That is still way too much, a 4k RGB 8 bit frame is about 25 MB, and many frames could be operated on at once, but I doubt the equivalent of around 2000 uncompressed 4k frames (less depending on 10 bit color) need to be in memory all at once.
Scaling video encode to 112 CPU cores is hard. I haven't looked too hard into this encoder but the normal method to scale that high is to encode entire segments in parallel. (YouTube in particular supposedly does each segment single-threaded which is why libvpx has terrible scaling.) Which effectively means encoding up to 112 independent 4k streams.
Each stream could need:
- one source frame
- additional source frames for reordering (3-7 is pretty
normal)
- additional source frames for rate control (x264's default is 40)
- recon for the frame being encoded
- reference frames (IIRC AV1 allows up to 8 to be stored)
Plus MVs, modes, maybe subpel caches, etc.
That's easily 50-60 frames per stream. Times maybe 112 streams for 6000 frames. Easily tunable of course, especially with even a little intra-segment parallelism.
I understand how an encoder could eat up so much memory and justify it in some way, but I can't buy that it's a neccesity or even acceptable in the long run (maybe this is stated to be in the prototype stage).

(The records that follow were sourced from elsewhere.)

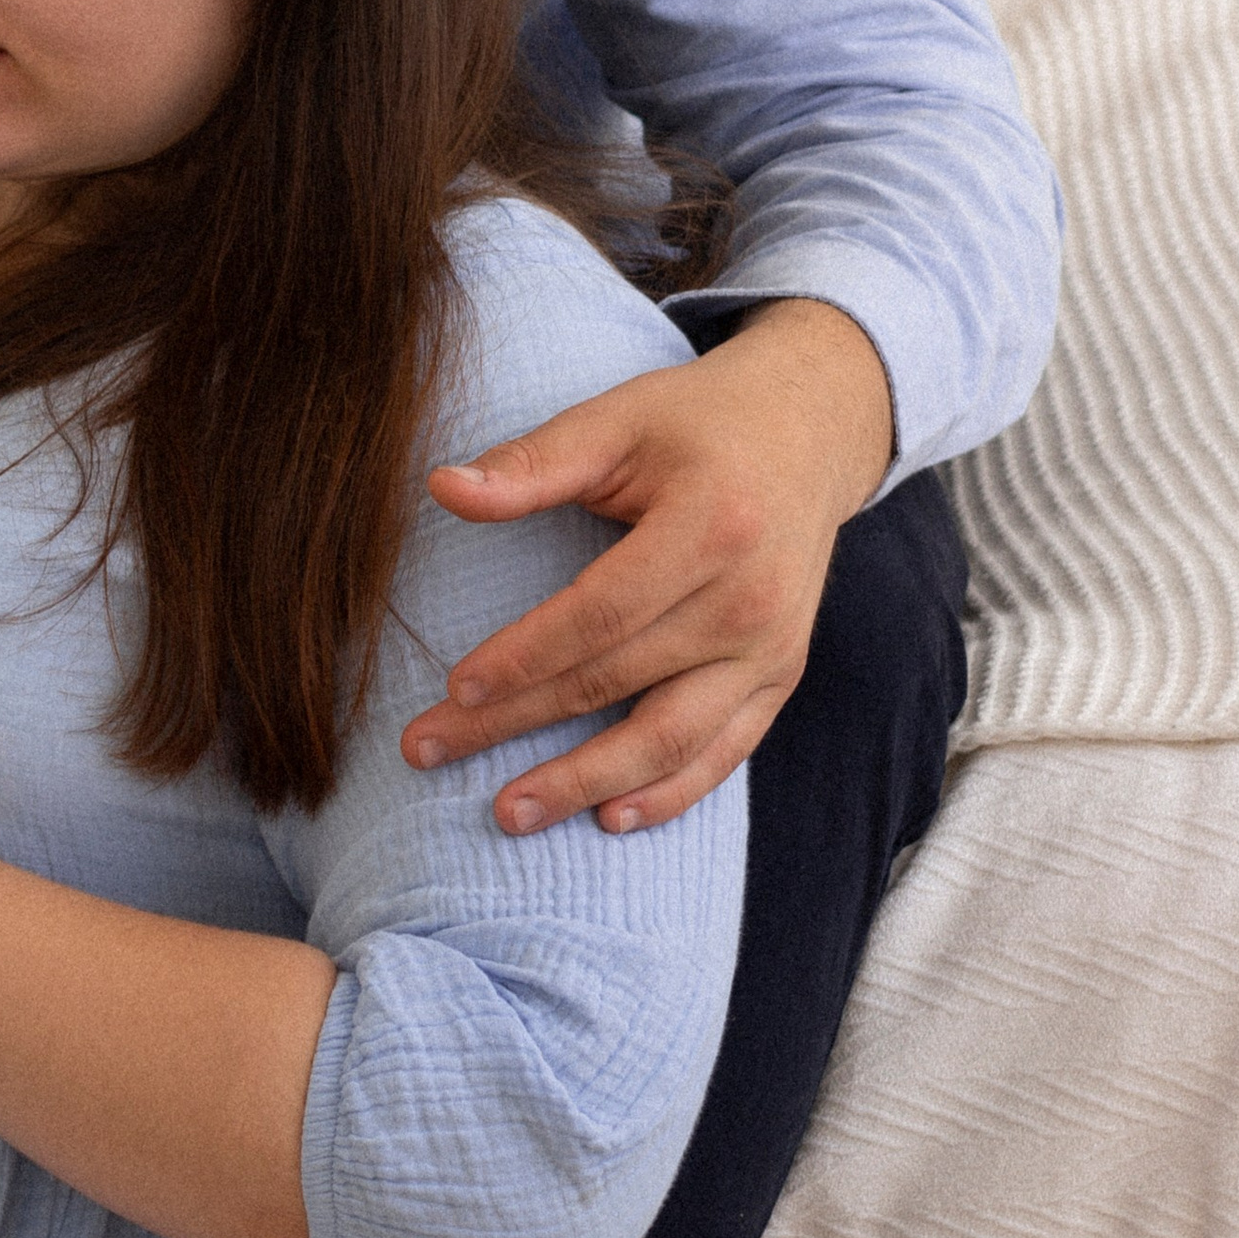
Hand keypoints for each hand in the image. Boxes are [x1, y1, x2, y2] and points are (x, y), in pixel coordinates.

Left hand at [397, 298, 894, 835]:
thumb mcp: (618, 419)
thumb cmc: (697, 423)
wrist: (810, 433)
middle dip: (516, 724)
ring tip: (507, 813)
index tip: (454, 685)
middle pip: (617, 679)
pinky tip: (609, 818)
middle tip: (428, 749)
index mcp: (710, 525)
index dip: (526, 654)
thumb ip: (533, 462)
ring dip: (586, 783)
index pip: (601, 612)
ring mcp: (772, 647)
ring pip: (671, 737)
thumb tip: (442, 489)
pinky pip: (723, 752)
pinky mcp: (780, 676)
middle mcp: (750, 598)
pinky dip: (668, 794)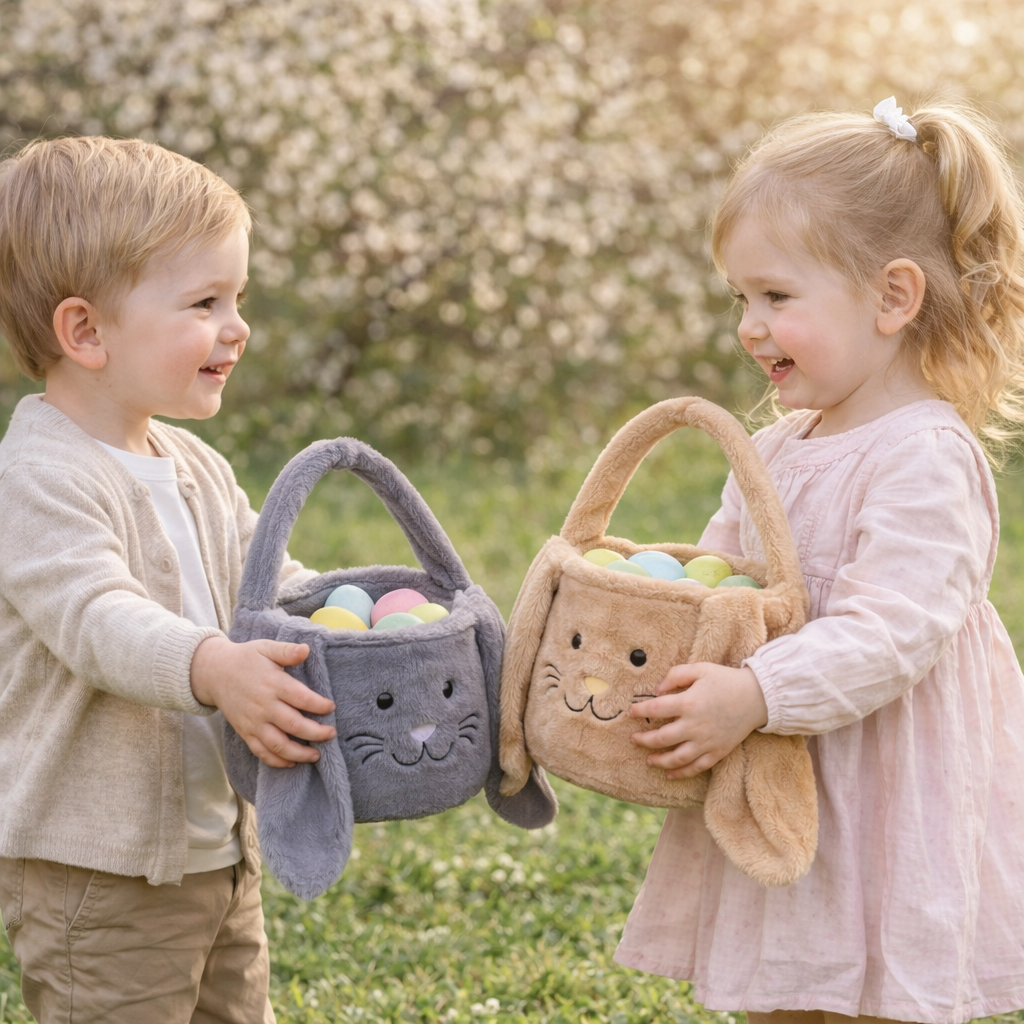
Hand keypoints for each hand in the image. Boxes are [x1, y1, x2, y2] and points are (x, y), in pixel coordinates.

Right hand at [191, 636, 336, 767]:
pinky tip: (291, 762)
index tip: (331, 708)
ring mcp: (253, 722)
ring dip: (299, 753)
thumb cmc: (246, 659)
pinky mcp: (245, 732)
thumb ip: (286, 651)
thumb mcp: (266, 648)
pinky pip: (261, 752)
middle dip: (316, 733)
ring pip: (278, 744)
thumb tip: (306, 649)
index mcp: (273, 684)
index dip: (319, 705)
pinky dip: (276, 761)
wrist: (214, 673)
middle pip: (293, 724)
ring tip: (316, 755)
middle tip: (331, 734)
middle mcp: (264, 706)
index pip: (301, 698)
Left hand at [629, 663, 767, 777]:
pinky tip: (670, 774)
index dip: (639, 711)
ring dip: (659, 761)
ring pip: (676, 758)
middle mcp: (695, 725)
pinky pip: (696, 767)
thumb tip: (657, 690)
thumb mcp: (700, 668)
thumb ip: (675, 675)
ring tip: (648, 759)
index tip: (631, 712)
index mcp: (688, 703)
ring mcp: (706, 742)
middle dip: (643, 740)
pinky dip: (681, 773)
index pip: (655, 709)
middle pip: (661, 738)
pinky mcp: (717, 752)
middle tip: (633, 739)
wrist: (757, 697)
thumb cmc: (726, 680)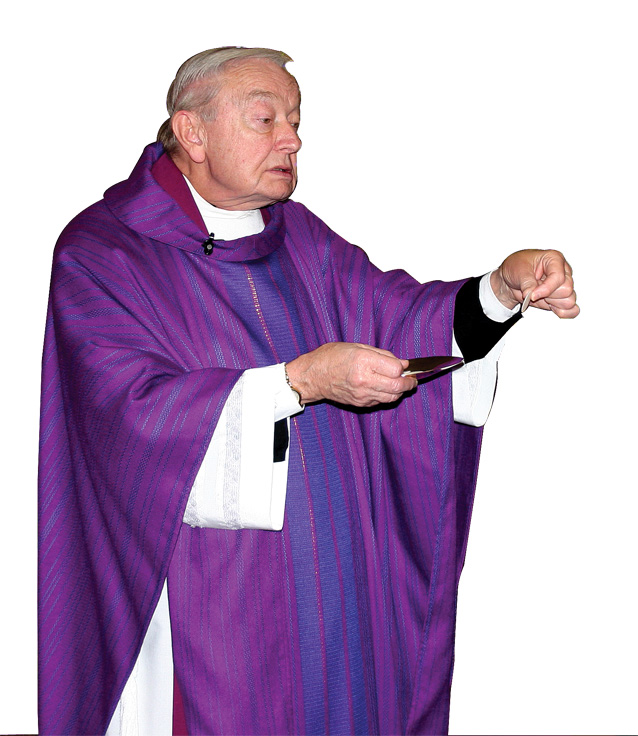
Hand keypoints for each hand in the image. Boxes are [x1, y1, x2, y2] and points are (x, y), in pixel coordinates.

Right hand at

From what I've seen AV1 breaks frames/segments up into a kd-tree and brute forces these leaves to find the transformation that looks the best with the smallest size. An over simplification obviously, but with everything that encoders are doing I still think it is naive to design them with such a simplistic view of concurrency that they have to be treated as a hundred small files for a hundred CPU cores.